= Your goal =
Among the lines below, restate word for word only those from the line with "fx_px: 1441" through the line with "focal_mm: 3", with both end lines kept.

Content starts

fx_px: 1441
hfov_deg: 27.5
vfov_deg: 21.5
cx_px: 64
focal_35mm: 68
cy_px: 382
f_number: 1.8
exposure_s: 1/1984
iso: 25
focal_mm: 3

Content ends
Content starts

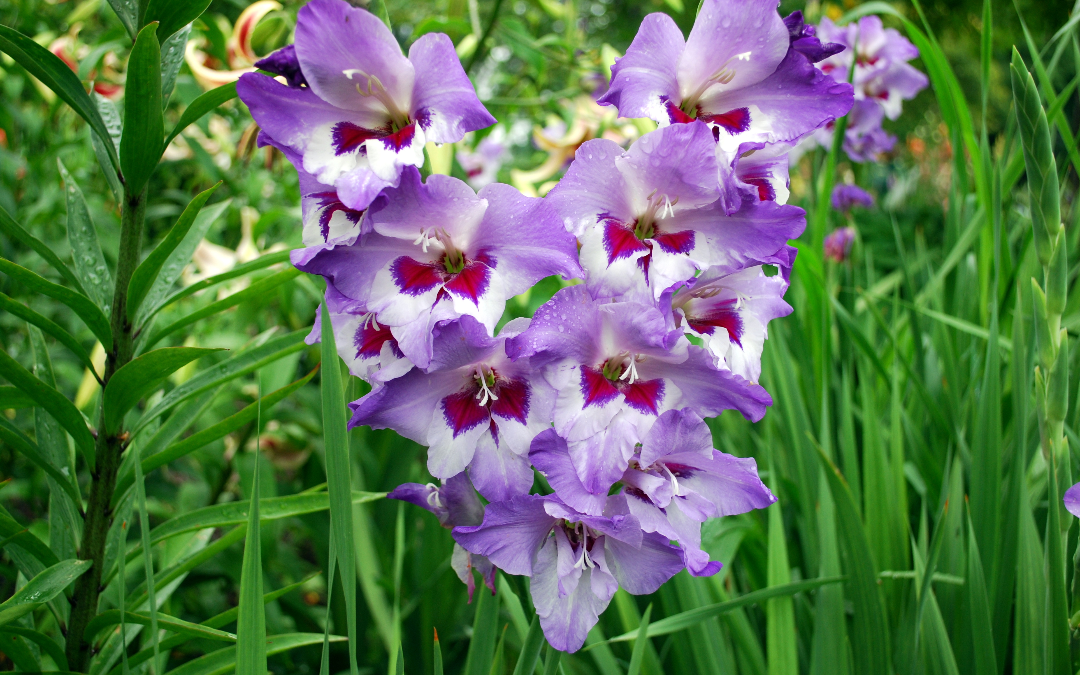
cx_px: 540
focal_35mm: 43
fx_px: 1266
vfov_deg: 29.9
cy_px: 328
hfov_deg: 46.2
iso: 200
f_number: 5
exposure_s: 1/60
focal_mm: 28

Content ends
Content starts

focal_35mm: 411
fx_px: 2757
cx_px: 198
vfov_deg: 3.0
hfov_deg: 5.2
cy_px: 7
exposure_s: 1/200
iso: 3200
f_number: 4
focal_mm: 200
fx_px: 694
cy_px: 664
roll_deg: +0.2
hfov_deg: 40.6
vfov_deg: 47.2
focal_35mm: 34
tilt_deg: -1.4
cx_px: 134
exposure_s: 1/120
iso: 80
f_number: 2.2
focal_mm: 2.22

Content ends

= Exercise result =
fx_px: 1441
hfov_deg: 27.5
vfov_deg: 21.5
cx_px: 64
focal_35mm: 68
cy_px: 382
f_number: 1.8
exposure_s: 1/1984
iso: 25
focal_mm: 3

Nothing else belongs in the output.